- Problem details -
The records below are to be restated word for word; their pictures are not.
[[ Record set open ]]
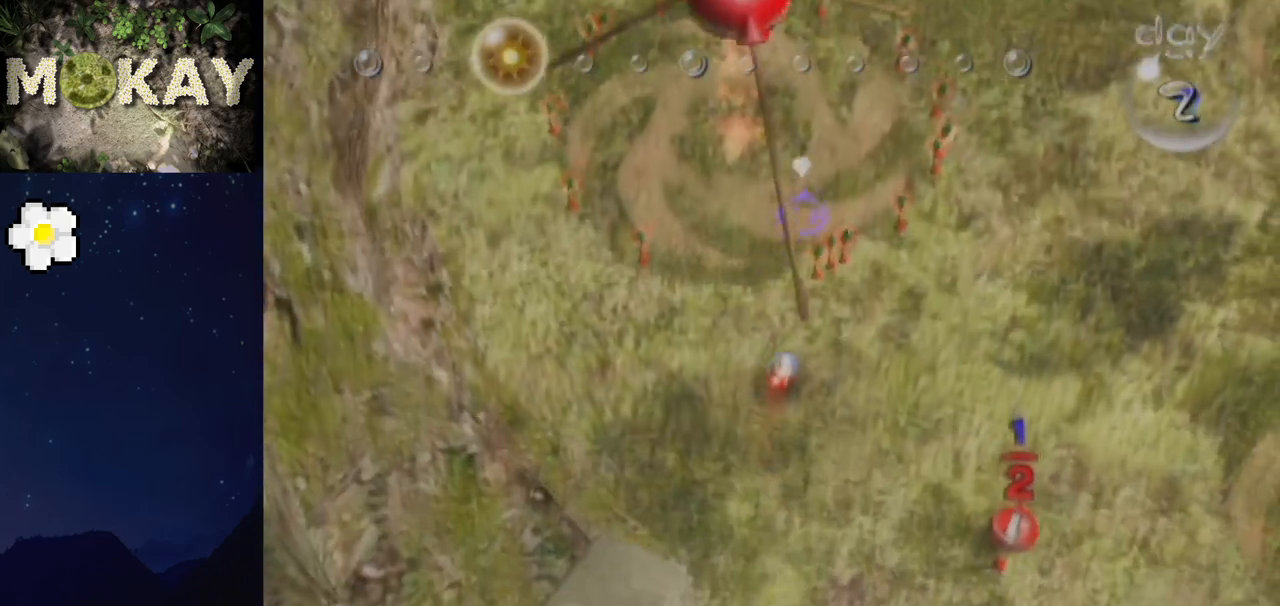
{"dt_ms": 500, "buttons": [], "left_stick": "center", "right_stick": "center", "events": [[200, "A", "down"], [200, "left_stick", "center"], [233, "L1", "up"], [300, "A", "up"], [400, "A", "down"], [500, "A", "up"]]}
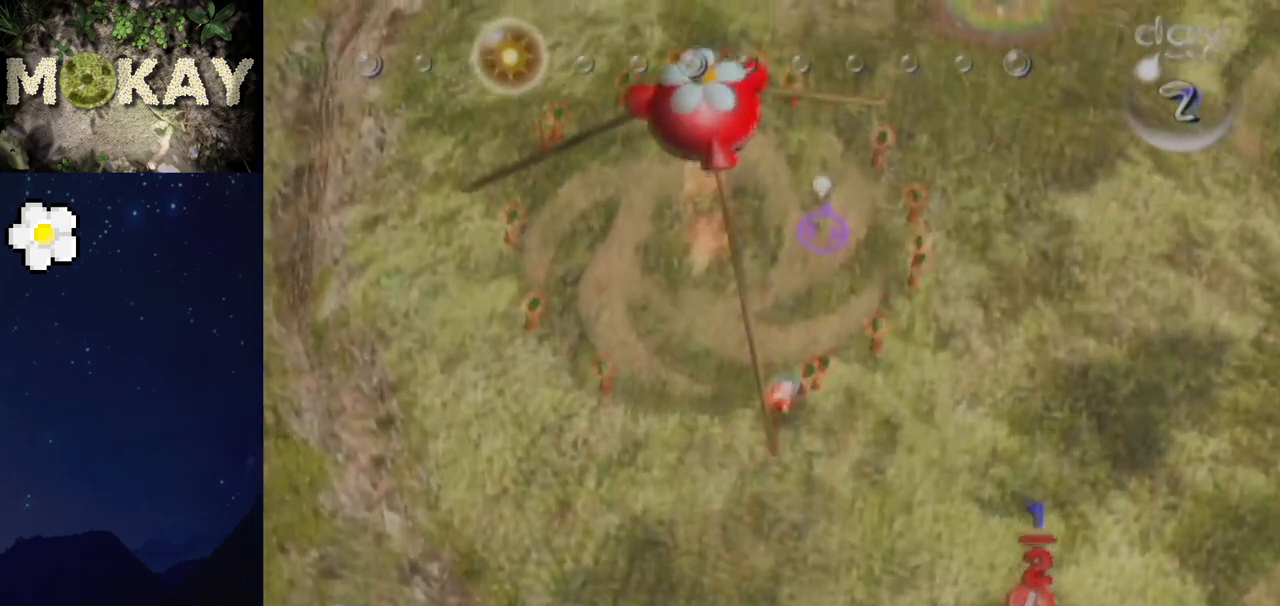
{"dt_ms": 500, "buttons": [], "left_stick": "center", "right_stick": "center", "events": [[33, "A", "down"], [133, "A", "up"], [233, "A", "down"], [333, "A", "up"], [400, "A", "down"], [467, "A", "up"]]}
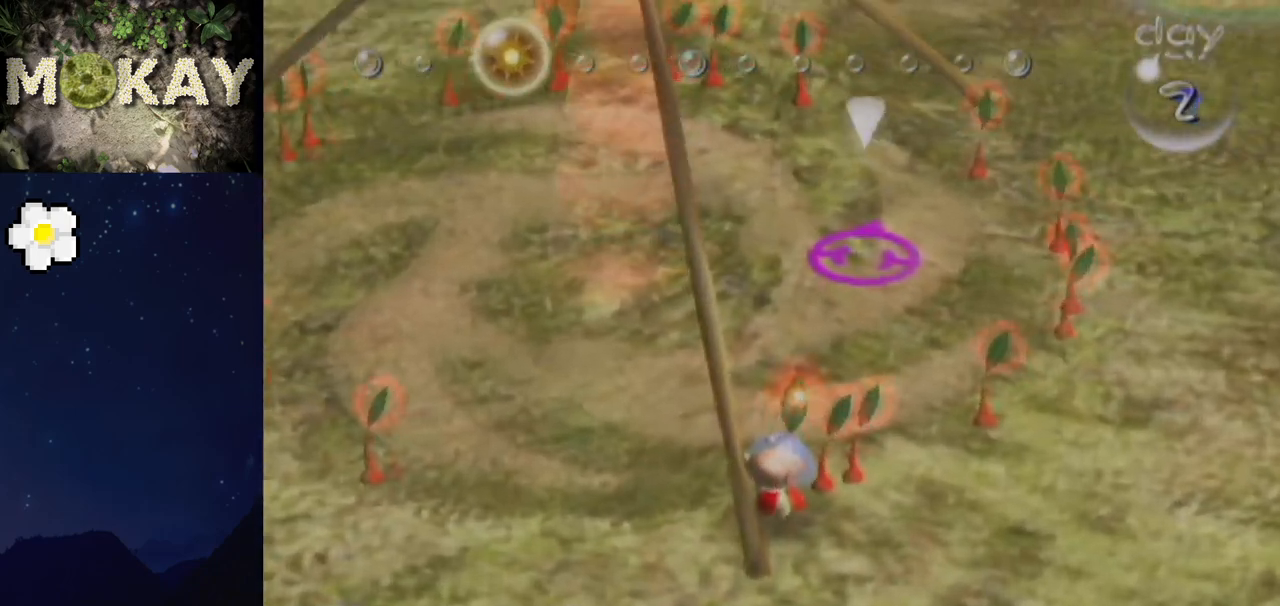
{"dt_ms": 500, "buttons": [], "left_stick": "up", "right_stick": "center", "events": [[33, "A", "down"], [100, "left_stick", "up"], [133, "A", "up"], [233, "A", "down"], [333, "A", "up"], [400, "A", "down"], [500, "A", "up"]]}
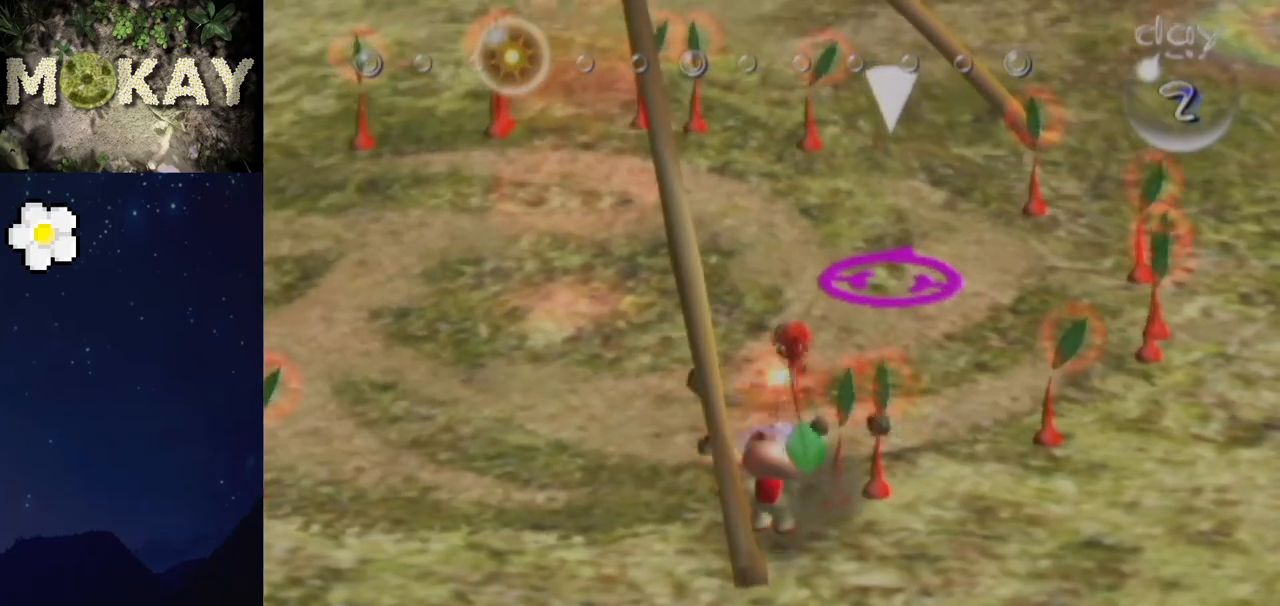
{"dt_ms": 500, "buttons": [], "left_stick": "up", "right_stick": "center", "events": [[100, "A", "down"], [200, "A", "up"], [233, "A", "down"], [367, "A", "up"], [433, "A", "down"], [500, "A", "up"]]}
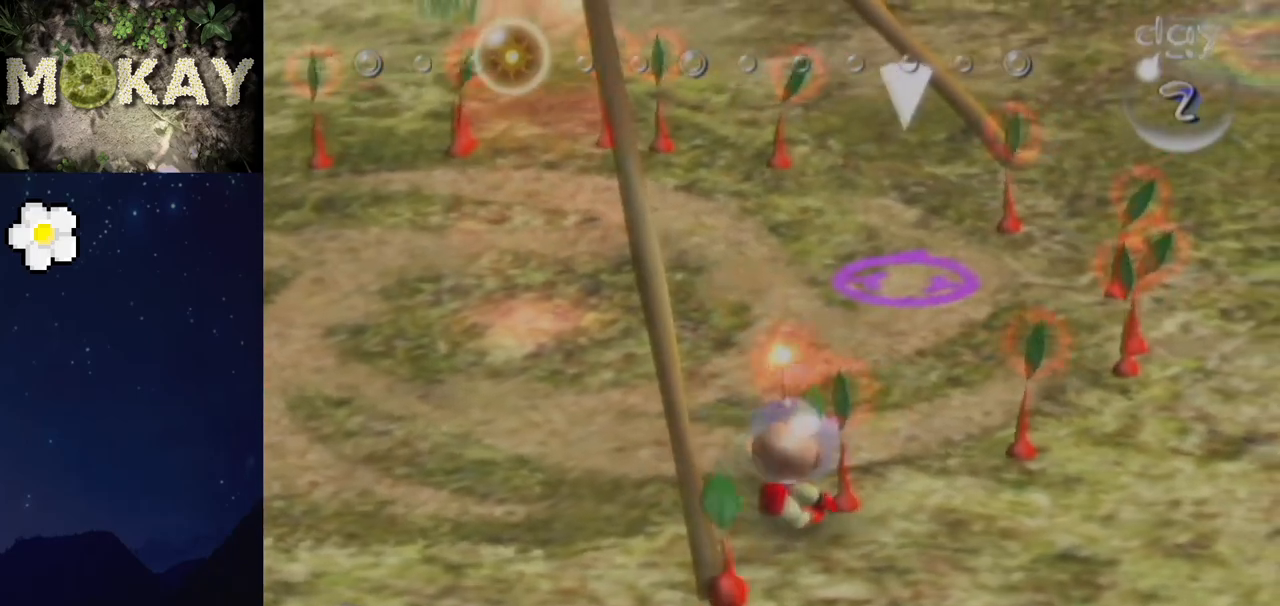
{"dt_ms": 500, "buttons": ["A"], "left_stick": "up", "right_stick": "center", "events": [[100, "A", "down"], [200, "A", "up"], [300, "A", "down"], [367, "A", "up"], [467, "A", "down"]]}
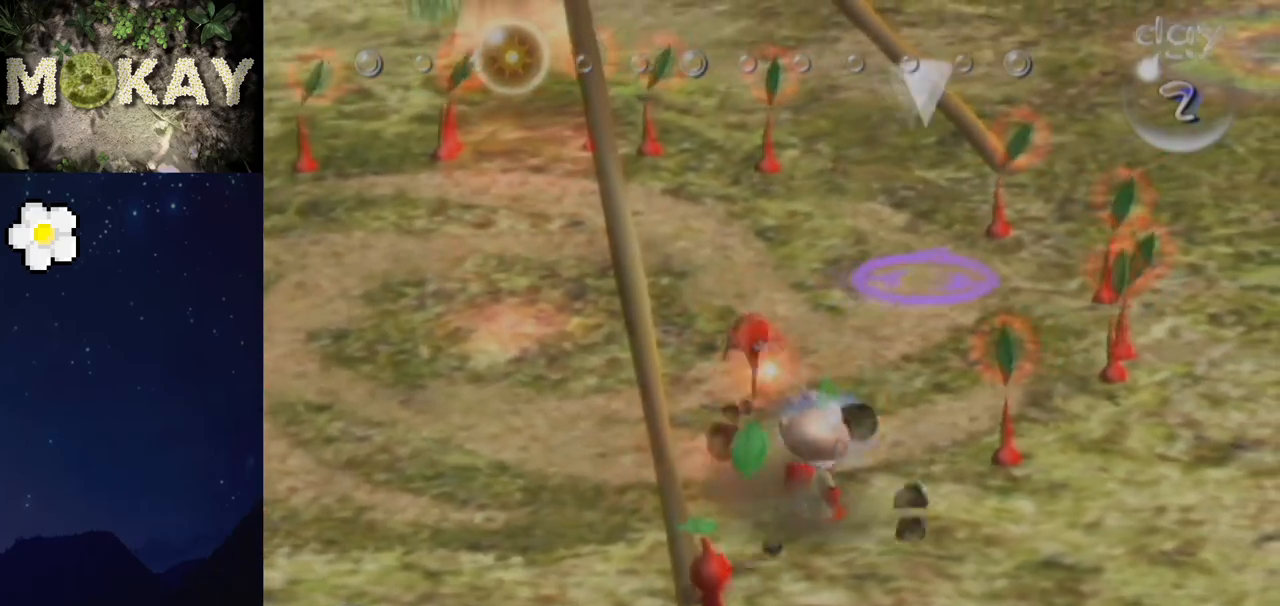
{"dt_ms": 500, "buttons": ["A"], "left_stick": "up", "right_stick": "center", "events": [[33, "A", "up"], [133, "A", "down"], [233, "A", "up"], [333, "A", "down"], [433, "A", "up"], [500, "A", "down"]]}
[[ Record set closed ]]
- Response to this task -
{"dt_ms": 500, "buttons": [], "left_stick": "center", "right_stick": "center", "events": [[200, "A", "down"], [200, "left_stick", "center"], [233, "L1", "up"], [300, "A", "up"], [400, "A", "down"], [500, "A", "up"]]}
{"dt_ms": 500, "buttons": [], "left_stick": "center", "right_stick": "center", "events": [[33, "A", "down"], [133, "A", "up"], [233, "A", "down"], [333, "A", "up"], [400, "A", "down"], [467, "A", "up"]]}
{"dt_ms": 500, "buttons": [], "left_stick": "up", "right_stick": "center", "events": [[33, "A", "down"], [100, "left_stick", "up"], [133, "A", "up"], [233, "A", "down"], [333, "A", "up"], [400, "A", "down"], [500, "A", "up"]]}
{"dt_ms": 500, "buttons": [], "left_stick": "up", "right_stick": "center", "events": [[100, "A", "down"], [200, "A", "up"], [233, "A", "down"], [367, "A", "up"], [433, "A", "down"], [500, "A", "up"]]}
{"dt_ms": 500, "buttons": ["A"], "left_stick": "up", "right_stick": "center", "events": [[100, "A", "down"], [200, "A", "up"], [300, "A", "down"], [367, "A", "up"], [467, "A", "down"]]}
{"dt_ms": 500, "buttons": ["A"], "left_stick": "up", "right_stick": "center", "events": [[33, "A", "up"], [133, "A", "down"], [233, "A", "up"], [333, "A", "down"], [433, "A", "up"], [500, "A", "down"]]}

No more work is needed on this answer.